(Problem description): Only the lines from the one containing "Botox can be for medical" to the end of the listing below should be returned, exactly as written and without pictures.

(Source information):

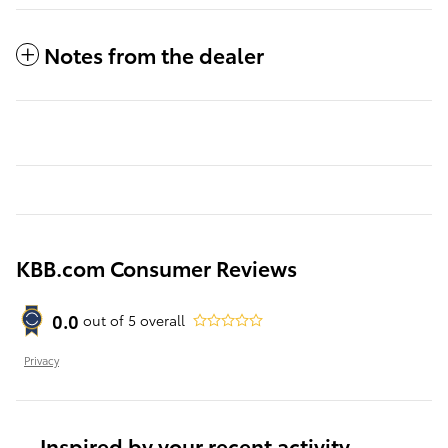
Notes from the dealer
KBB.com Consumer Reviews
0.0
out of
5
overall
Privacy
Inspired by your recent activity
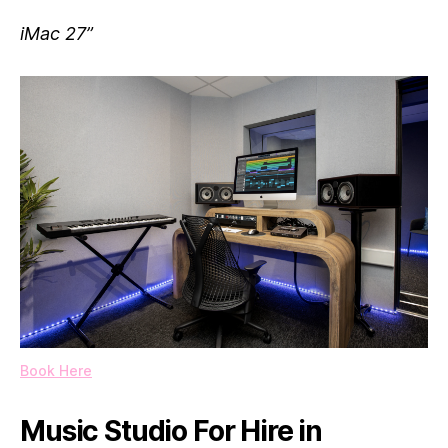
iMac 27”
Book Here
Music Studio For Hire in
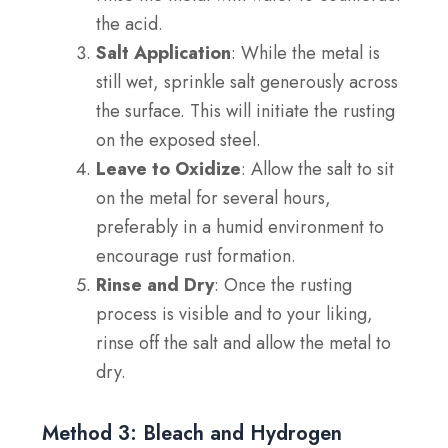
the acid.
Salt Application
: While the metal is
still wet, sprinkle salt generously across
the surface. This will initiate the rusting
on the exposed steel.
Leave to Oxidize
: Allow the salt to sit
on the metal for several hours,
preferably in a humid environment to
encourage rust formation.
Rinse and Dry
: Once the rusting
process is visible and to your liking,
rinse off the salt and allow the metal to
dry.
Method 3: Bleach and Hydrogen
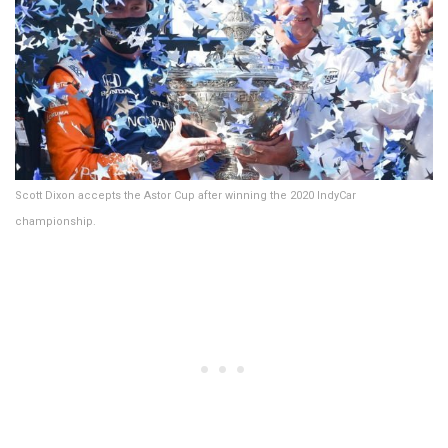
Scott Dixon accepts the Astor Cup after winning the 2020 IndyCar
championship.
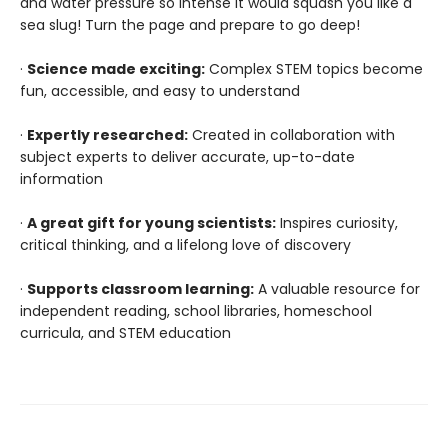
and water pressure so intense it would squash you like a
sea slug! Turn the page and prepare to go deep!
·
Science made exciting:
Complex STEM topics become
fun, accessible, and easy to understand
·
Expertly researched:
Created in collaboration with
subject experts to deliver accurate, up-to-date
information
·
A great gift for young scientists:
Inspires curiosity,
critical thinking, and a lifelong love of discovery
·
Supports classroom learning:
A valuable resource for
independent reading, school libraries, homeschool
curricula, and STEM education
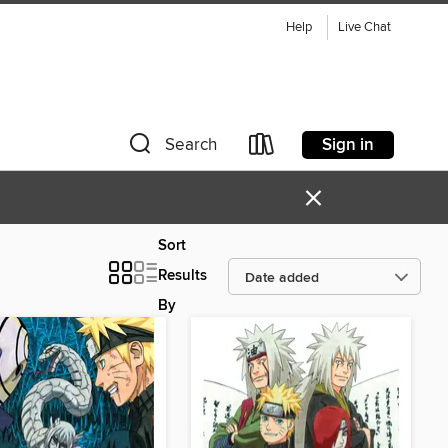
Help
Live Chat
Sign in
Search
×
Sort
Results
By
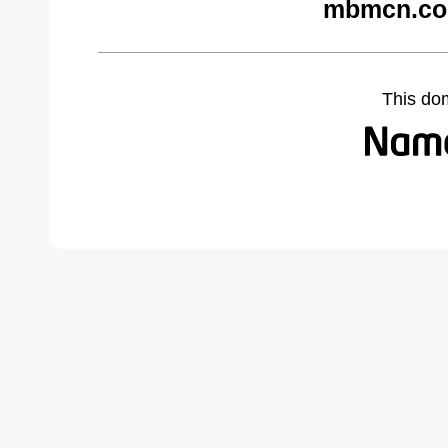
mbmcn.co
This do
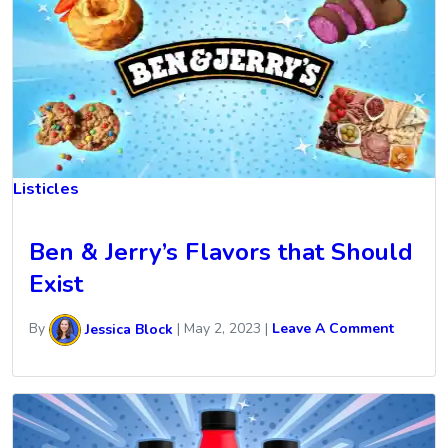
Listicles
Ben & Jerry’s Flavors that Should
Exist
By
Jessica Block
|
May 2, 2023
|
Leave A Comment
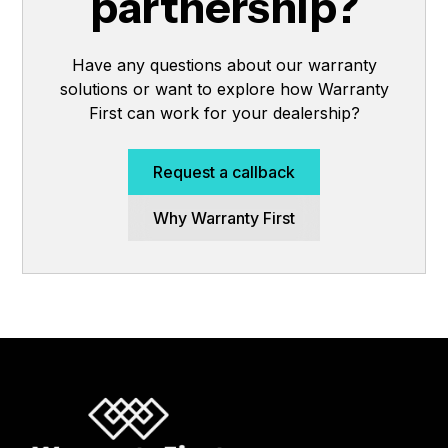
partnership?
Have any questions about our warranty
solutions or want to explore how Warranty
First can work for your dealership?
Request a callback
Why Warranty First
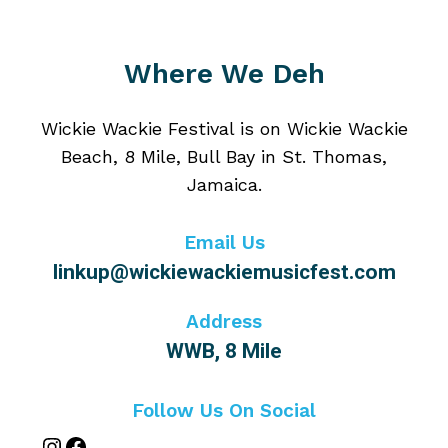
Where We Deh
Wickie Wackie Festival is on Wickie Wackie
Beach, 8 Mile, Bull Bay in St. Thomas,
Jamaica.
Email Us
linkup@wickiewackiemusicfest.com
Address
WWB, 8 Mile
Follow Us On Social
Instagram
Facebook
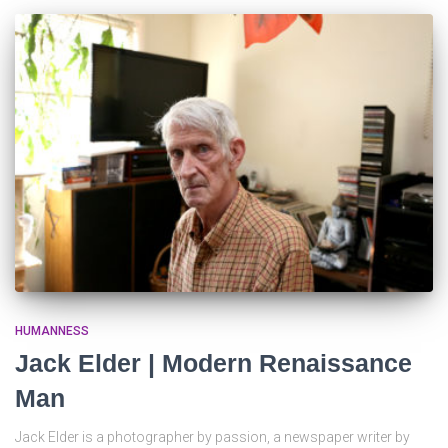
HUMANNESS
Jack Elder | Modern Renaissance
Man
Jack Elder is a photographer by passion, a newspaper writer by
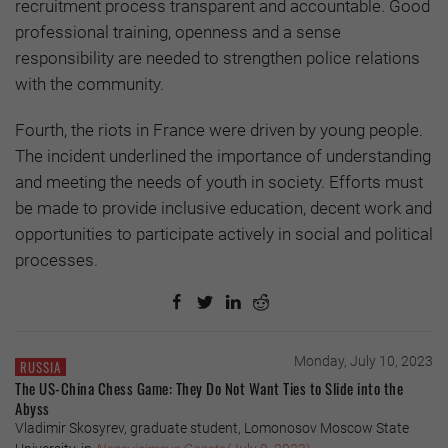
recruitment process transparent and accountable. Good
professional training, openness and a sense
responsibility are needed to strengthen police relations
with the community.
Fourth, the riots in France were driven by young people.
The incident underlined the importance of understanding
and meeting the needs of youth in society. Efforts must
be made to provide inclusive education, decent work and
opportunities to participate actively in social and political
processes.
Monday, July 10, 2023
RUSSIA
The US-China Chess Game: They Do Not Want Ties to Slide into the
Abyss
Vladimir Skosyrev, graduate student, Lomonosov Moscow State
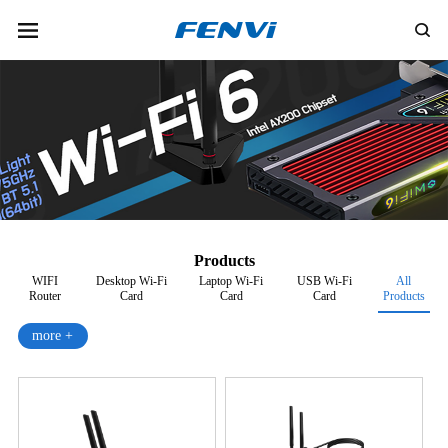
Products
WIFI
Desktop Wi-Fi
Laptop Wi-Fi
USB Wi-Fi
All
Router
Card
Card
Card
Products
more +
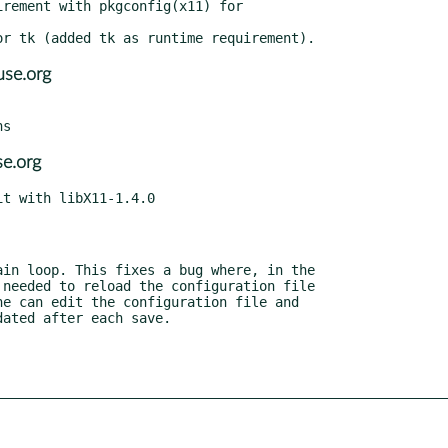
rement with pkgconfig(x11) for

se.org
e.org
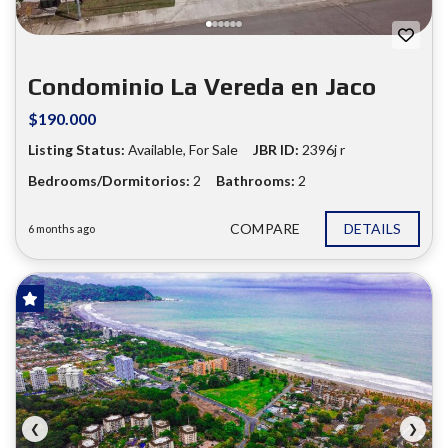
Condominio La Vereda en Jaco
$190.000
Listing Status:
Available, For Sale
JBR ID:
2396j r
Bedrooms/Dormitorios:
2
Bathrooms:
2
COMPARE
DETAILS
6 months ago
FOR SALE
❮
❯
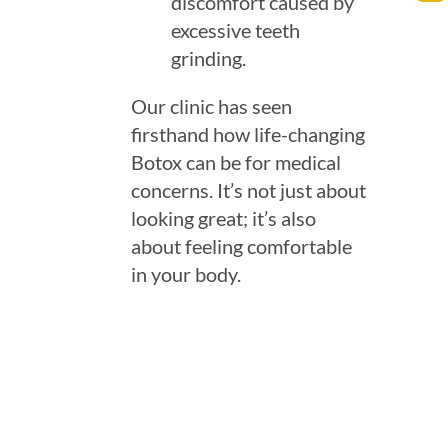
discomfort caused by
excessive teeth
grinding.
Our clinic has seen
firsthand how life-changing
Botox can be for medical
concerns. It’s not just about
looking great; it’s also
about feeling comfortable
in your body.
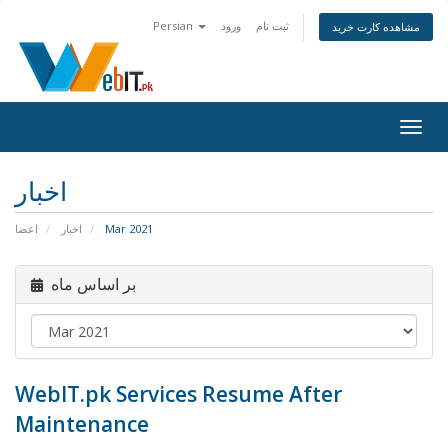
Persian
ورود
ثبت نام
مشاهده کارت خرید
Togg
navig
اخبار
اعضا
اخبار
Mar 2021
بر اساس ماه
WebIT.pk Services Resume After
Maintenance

(Answer below):
Botox can be for medical
concerns. It’s not just about
looking great; it’s also
about feeling comfortable
in your body.
Persian
ورود
ثبت نام
مشاهده کارت خرید
Togg
navig
اخبار
اعضا
اخبار
Mar 2021
بر اساس ماه
WebIT.pk Services Resume After
Maintenance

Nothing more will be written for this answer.